Saturday, January 26, 2013

Home truths

http://www.economist.com/news/finance-and-economics/21569396-our-latest-round-up-shows-many-housing-markets-are-still-dumps-home


The house-price boom preceding the financial crisis had far-reaching effects and prices only seemed capable of climbing.  However recent reports do give a brightening outlook of hope to America while the darkening of the euro area economics continues.  All over the globe house prices seem to be rising and falling in equal numbers (Spain prices have dropped 9. 3% while Canada has seen an increase of 3.3%).  The method to gauge a house’s value, determining whether homes are expensive or cheap is completed using two measures.  The first gauge is price-to-rents ratio, being analogous to price-earnings ratio used for equities, with the rents going to property investors. The second measure, the ratio of prices to disposable income per person, illustrates a 35% overvaluation in France to a 36% undervaluation in Japan. 

1 comment:

  1. Very interesting article that sheds some light on the housing situation not only in the United States, but the world as a whole.
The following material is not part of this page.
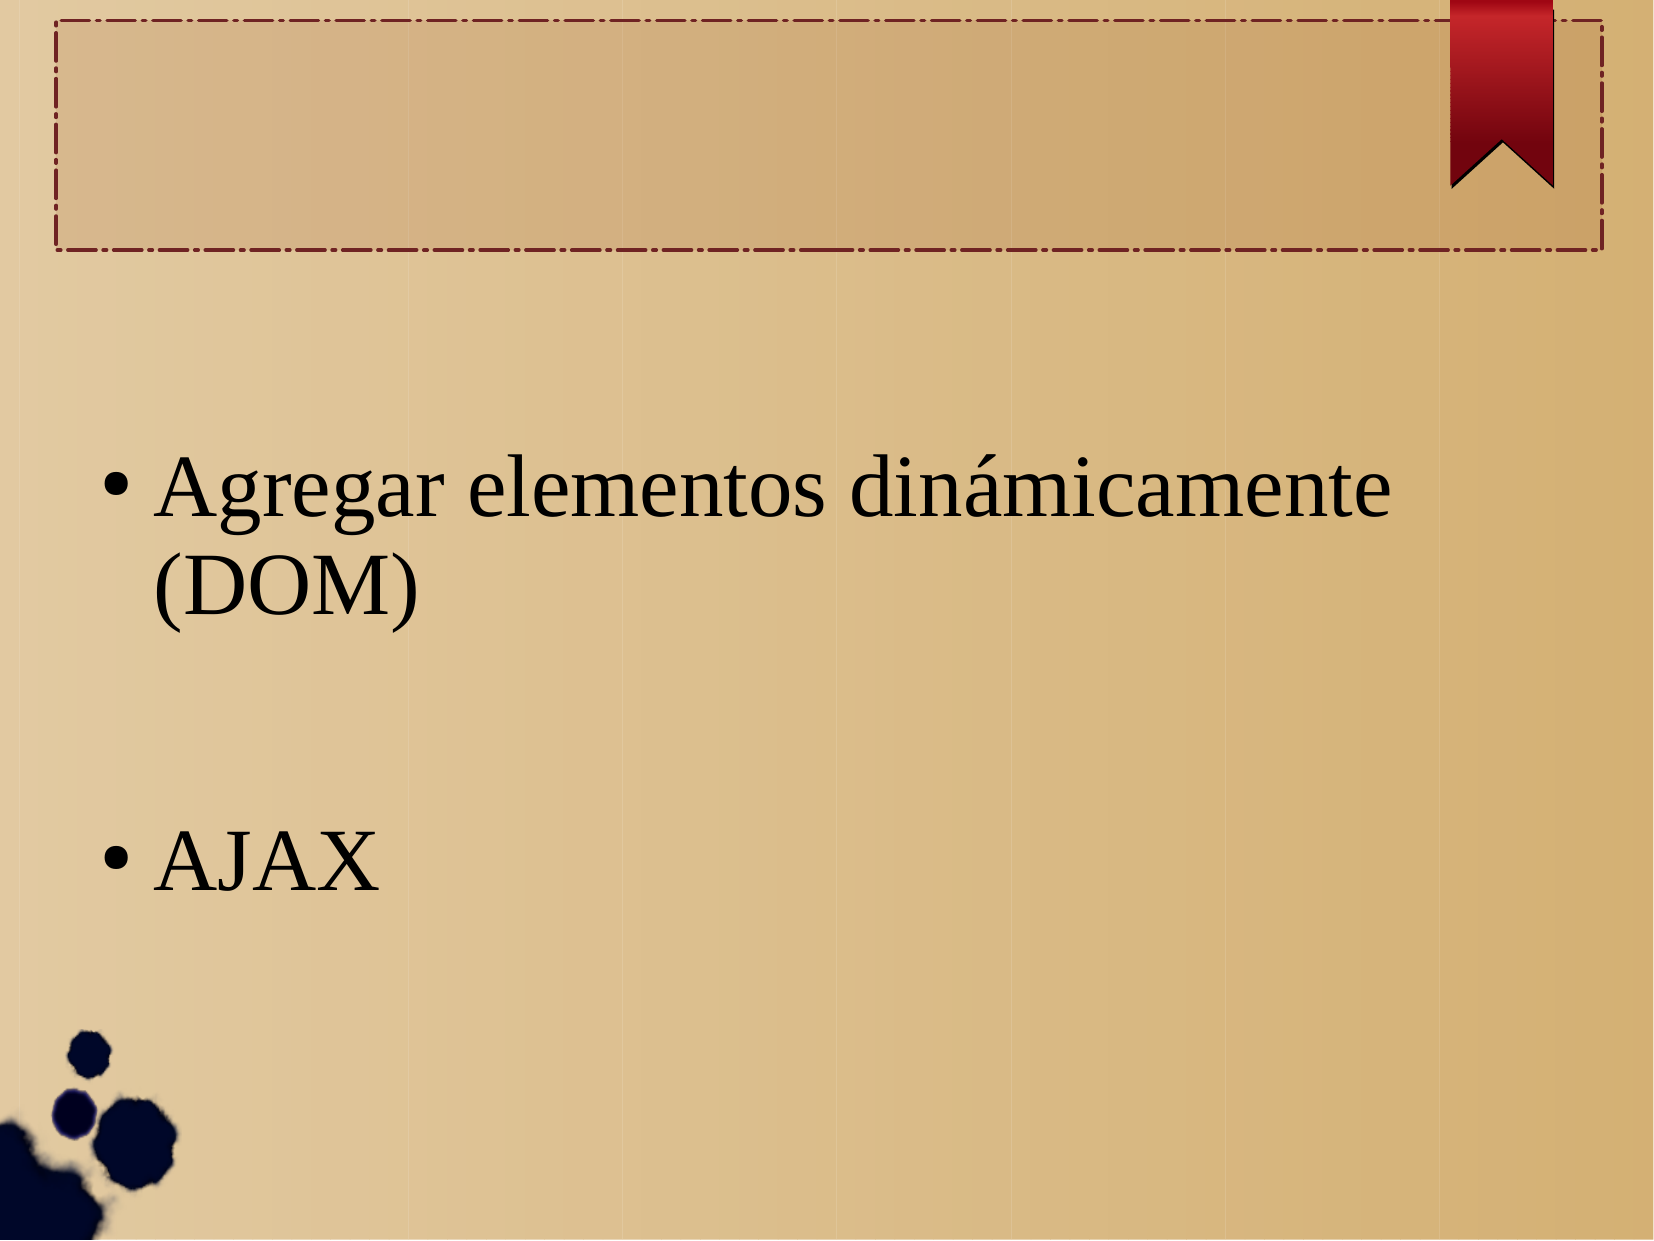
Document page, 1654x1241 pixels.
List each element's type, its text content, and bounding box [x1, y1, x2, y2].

list Agregar elementos dinámicamente (DOM) AJAX [82, 299, 1571, 1019]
However, it is very interesting that the author of this article chose to keep the United States and China as a whole in their analysis, but opted to break Europe apart into separate countries. I understand that the graph is going by country, but the urban areas of the U.S. and China could account for a European country by themselves and the variance between the urban area and rural is too much to ignore. The author should have split his table into 3 continents and done his analysis from there.

    Also, this analysis seems to not have accounted population growth in their analysis. I understand house prices have been inflated, but the author chose not to include population growth, which would drive housing prices up. Therefore, housing prices may be inflated, but not nearly enough as this author claims them to be.